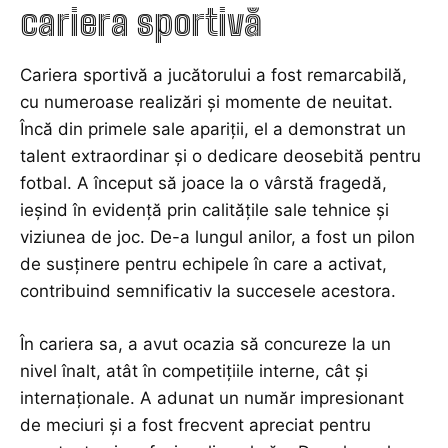
cariera sportivă
Cariera sportivă a jucătorului a fost remarcabilă,
cu numeroase realizări și momente de neuitat.
Încă din primele sale apariții, el a demonstrat un
talent extraordinar și o dedicare deosebită pentru
fotbal. A început să joace la o vârstă fragedă,
ieșind în evidență prin calitățile sale tehnice și
viziunea de joc. De-a lungul anilor, a fost un pilon
de susținere pentru echipele în care a activat,
contribuind semnificativ la succesele acestora.
În cariera sa, a avut ocazia să concureze la un
nivel înalt, atât în competițiile interne, cât și
internaționale. A adunat un număr impresionant
de meciuri și a fost frecvent apreciat pentru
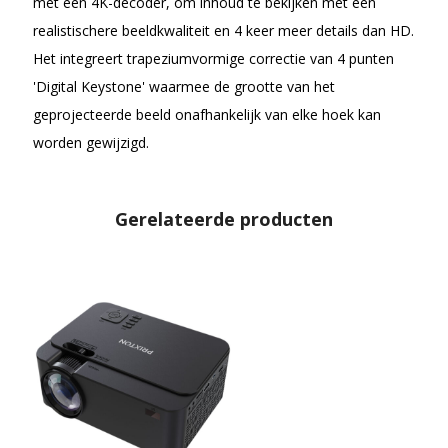
met een 4K-decoder, om inhoud te bekijken met een
realistischere beeldkwaliteit en 4 keer meer details dan HD.
Het integreert trapeziumvormige correctie van 4 punten
'Digital Keystone' waarmee de grootte van het
geprojecteerde beeld onafhankelijk van elke hoek kan
worden gewijzigd.
Gerelateerde producten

TASK PROMPT: Please return the listing above exactly and leave every picture out.

OUTPUT OF THE EXERCISE:
cariera sportivă
Cariera sportivă a jucătorului a fost remarcabilă,
cu numeroase realizări și momente de neuitat.
Încă din primele sale apariții, el a demonstrat un
talent extraordinar și o dedicare deosebită pentru
fotbal. A început să joace la o vârstă fragedă,
ieșind în evidență prin calitățile sale tehnice și
viziunea de joc. De-a lungul anilor, a fost un pilon
de susținere pentru echipele în care a activat,
contribuind semnificativ la succesele acestora.
În cariera sa, a avut ocazia să concureze la un
nivel înalt, atât în competițiile interne, cât și
internaționale. A adunat un număr impresionant
de meciuri și a fost frecvent apreciat pentru
met een 4K-decoder, om inhoud te bekijken met een
realistischere beeldkwaliteit en 4 keer meer details dan HD.
Het integreert trapeziumvormige correctie van 4 punten
'Digital Keystone' waarmee de grootte van het
geprojecteerde beeld onafhankelijk van elke hoek kan
worden gewijzigd.
Gerelateerde producten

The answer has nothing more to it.